• _What is required_: What is needed is an exact repetition of the lines from the first one in the data through the line with "49: (776, 218, 1.59)", with no pictures.

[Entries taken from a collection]
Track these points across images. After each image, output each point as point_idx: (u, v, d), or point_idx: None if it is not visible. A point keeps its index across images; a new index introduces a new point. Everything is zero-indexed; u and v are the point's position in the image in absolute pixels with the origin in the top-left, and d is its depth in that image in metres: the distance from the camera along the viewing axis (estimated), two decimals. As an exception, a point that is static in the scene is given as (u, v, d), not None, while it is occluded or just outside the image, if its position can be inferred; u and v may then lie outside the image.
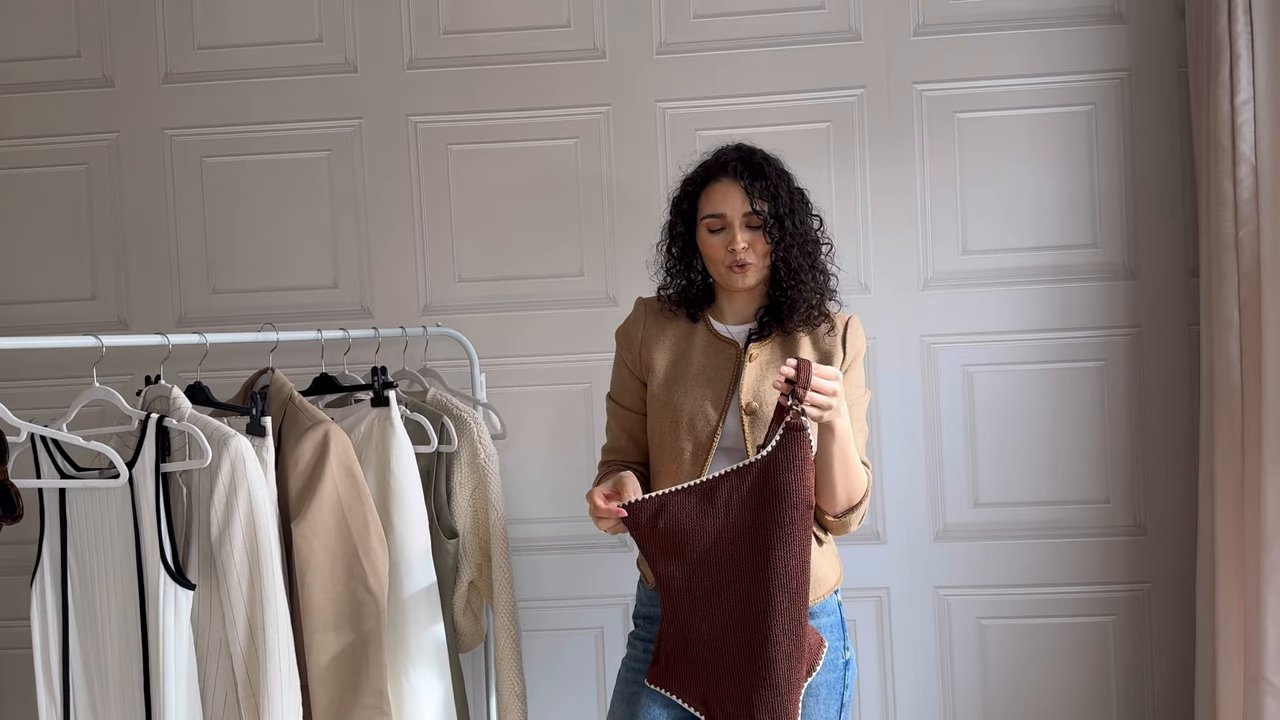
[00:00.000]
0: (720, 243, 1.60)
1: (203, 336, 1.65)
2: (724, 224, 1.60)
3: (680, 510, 1.46)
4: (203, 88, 2.39)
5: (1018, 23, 2.29)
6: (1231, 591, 2.05)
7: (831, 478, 1.49)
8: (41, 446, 1.52)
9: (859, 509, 1.55)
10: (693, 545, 1.46)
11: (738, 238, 1.58)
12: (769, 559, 1.42)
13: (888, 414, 2.31)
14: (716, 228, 1.61)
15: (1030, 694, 2.33)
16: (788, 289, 1.60)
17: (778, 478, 1.42)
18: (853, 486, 1.52)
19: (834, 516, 1.55)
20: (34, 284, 2.42)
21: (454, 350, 2.28)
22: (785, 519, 1.42)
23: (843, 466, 1.49)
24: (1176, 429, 2.28)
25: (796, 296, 1.60)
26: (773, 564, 1.42)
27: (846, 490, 1.52)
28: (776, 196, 1.59)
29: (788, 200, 1.60)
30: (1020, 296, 2.30)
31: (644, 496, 1.47)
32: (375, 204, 2.38)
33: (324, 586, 1.63)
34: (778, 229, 1.58)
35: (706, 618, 1.47)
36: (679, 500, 1.46)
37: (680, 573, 1.47)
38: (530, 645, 2.31)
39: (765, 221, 1.58)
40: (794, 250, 1.59)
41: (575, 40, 2.35)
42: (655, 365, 1.66)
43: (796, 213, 1.61)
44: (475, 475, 2.02)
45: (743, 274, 1.60)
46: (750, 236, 1.59)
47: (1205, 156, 2.10)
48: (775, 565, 1.42)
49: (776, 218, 1.59)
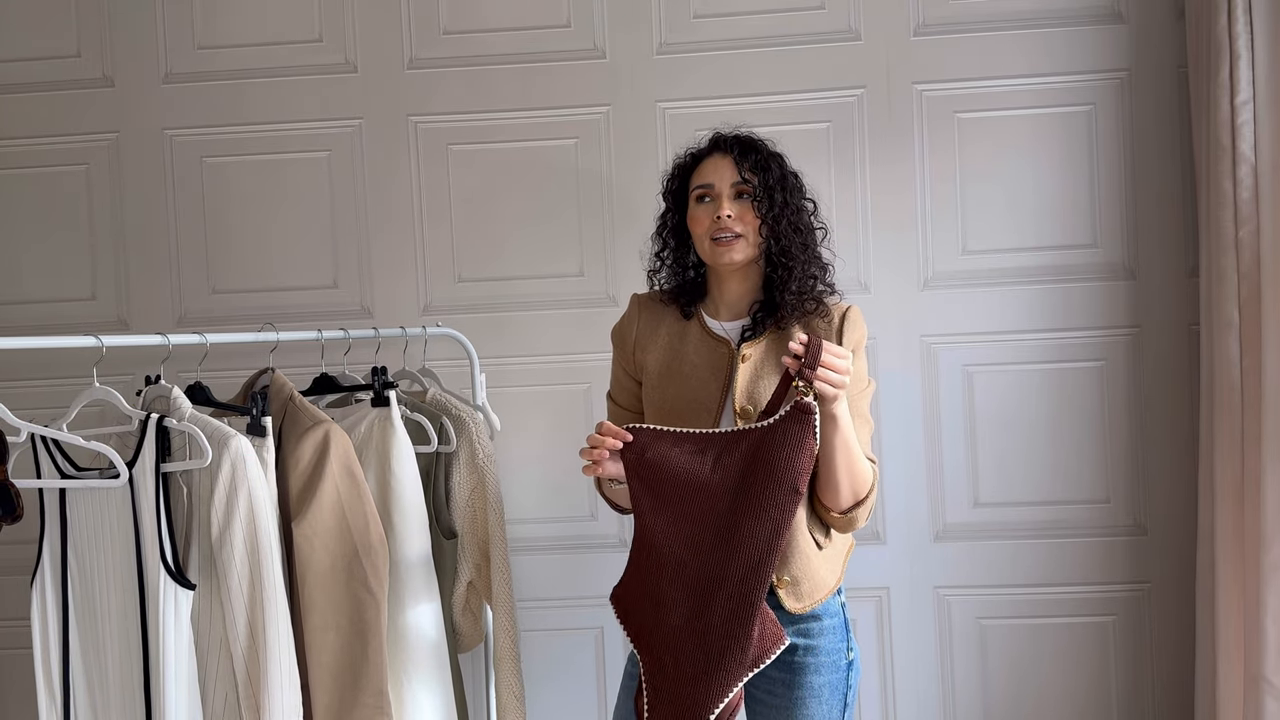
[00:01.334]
0: (707, 214, 1.58)
1: (203, 336, 1.65)
2: (712, 194, 1.58)
3: (671, 450, 1.45)
4: (203, 88, 2.39)
5: (1018, 23, 2.29)
6: (1231, 591, 2.05)
7: (834, 470, 1.47)
8: (41, 446, 1.52)
9: (865, 504, 1.52)
10: (672, 488, 1.44)
11: (725, 205, 1.56)
12: (738, 527, 1.41)
13: (888, 414, 2.31)
14: (704, 196, 1.59)
15: (1030, 694, 2.33)
16: (779, 267, 1.57)
17: (770, 452, 1.41)
18: (857, 480, 1.50)
19: (839, 513, 1.53)
20: (34, 284, 2.42)
21: (454, 350, 2.28)
22: (765, 494, 1.40)
23: (846, 458, 1.47)
24: (1176, 429, 2.28)
25: (788, 276, 1.56)
26: (739, 534, 1.41)
27: (851, 484, 1.49)
28: (767, 169, 1.57)
29: (779, 175, 1.58)
30: (1020, 296, 2.30)
31: (646, 425, 1.47)
32: (375, 204, 2.39)
33: (324, 586, 1.63)
34: (767, 200, 1.56)
35: (668, 566, 1.45)
36: (673, 440, 1.45)
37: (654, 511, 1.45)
38: (530, 645, 2.31)
39: (754, 191, 1.56)
40: (784, 224, 1.56)
41: (575, 40, 2.35)
42: (648, 365, 1.64)
43: (788, 189, 1.59)
44: (474, 475, 2.02)
45: (729, 248, 1.56)
46: (739, 208, 1.56)
47: (1205, 156, 2.10)
48: (741, 536, 1.41)
49: (766, 189, 1.56)
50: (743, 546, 1.41)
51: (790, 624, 1.56)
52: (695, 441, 1.45)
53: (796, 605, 1.55)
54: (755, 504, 1.41)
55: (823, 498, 1.53)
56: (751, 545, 1.41)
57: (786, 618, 1.55)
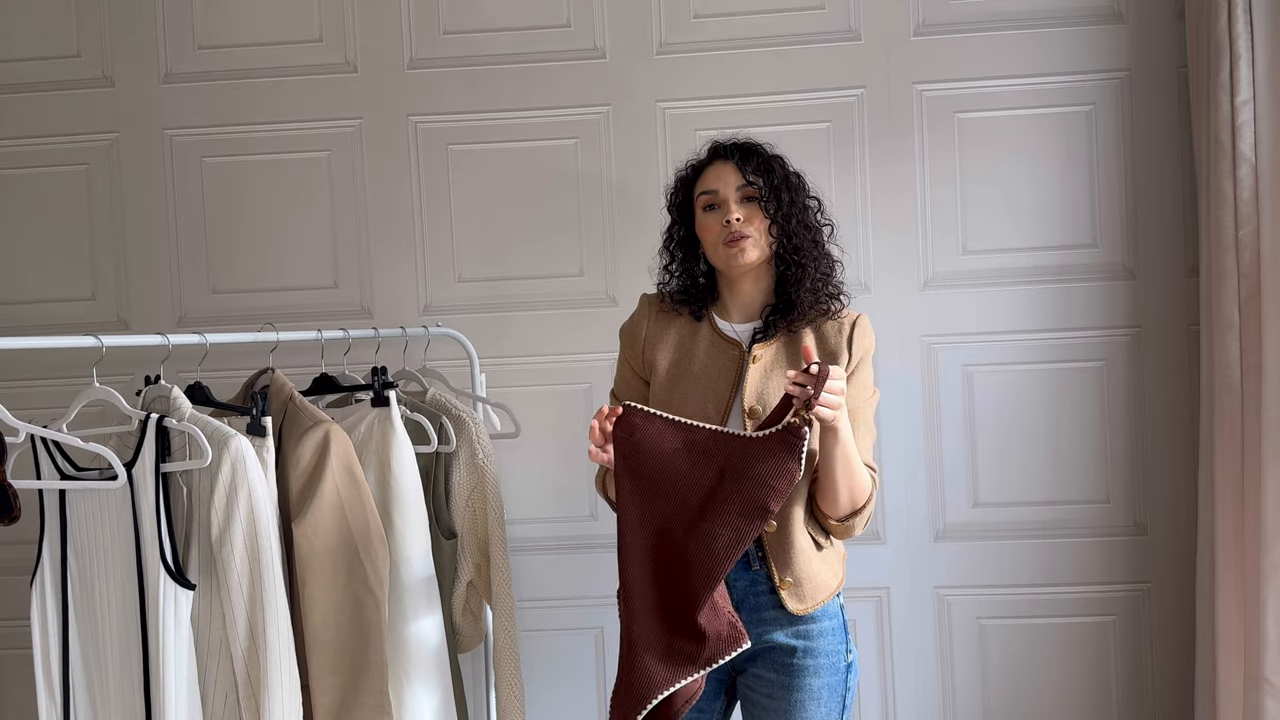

• _Reply_:
Track these points across images. After each image, output each point as point_idx: (u, v, d), or point_idx: None if it is not visible. A point keeps its index across images; a new index introduces a new point. Everything is zero-indexed; u and v are the point's position in the image in absolute pixels with the origin in the top-left, and d is its depth in that image in metres: the distance from the camera along the viewing axis (estimated), two decimals. As an exception, a point that is static in the scene is given as (u, v, d), not None, while it is occluded or just outside the image, if its position can be inferred; u and v may then lie outside the image.
[00:00.000]
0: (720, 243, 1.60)
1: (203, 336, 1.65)
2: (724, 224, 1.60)
3: (680, 510, 1.46)
4: (203, 88, 2.39)
5: (1018, 23, 2.29)
6: (1231, 591, 2.05)
7: (831, 478, 1.49)
8: (41, 446, 1.52)
9: (859, 509, 1.55)
10: (693, 545, 1.46)
11: (738, 238, 1.58)
12: (769, 559, 1.42)
13: (888, 414, 2.31)
14: (716, 228, 1.61)
15: (1030, 694, 2.33)
16: (788, 289, 1.60)
17: (778, 478, 1.42)
18: (853, 486, 1.52)
19: (834, 516, 1.55)
20: (34, 284, 2.42)
21: (454, 350, 2.28)
22: (785, 519, 1.42)
23: (843, 466, 1.49)
24: (1176, 429, 2.28)
25: (796, 296, 1.60)
26: (773, 564, 1.42)
27: (846, 490, 1.52)
28: (776, 196, 1.59)
29: (788, 200, 1.60)
30: (1020, 296, 2.30)
31: (644, 496, 1.47)
32: (375, 204, 2.38)
33: (324, 586, 1.63)
34: (778, 229, 1.58)
35: (706, 618, 1.47)
36: (679, 500, 1.46)
37: (680, 573, 1.47)
38: (530, 645, 2.31)
39: (765, 221, 1.58)
40: (794, 250, 1.59)
41: (575, 40, 2.35)
42: (655, 365, 1.66)
43: (796, 213, 1.61)
44: (475, 475, 2.02)
45: (743, 274, 1.60)
46: (750, 236, 1.59)
47: (1205, 156, 2.10)
48: (775, 565, 1.42)
49: (776, 218, 1.59)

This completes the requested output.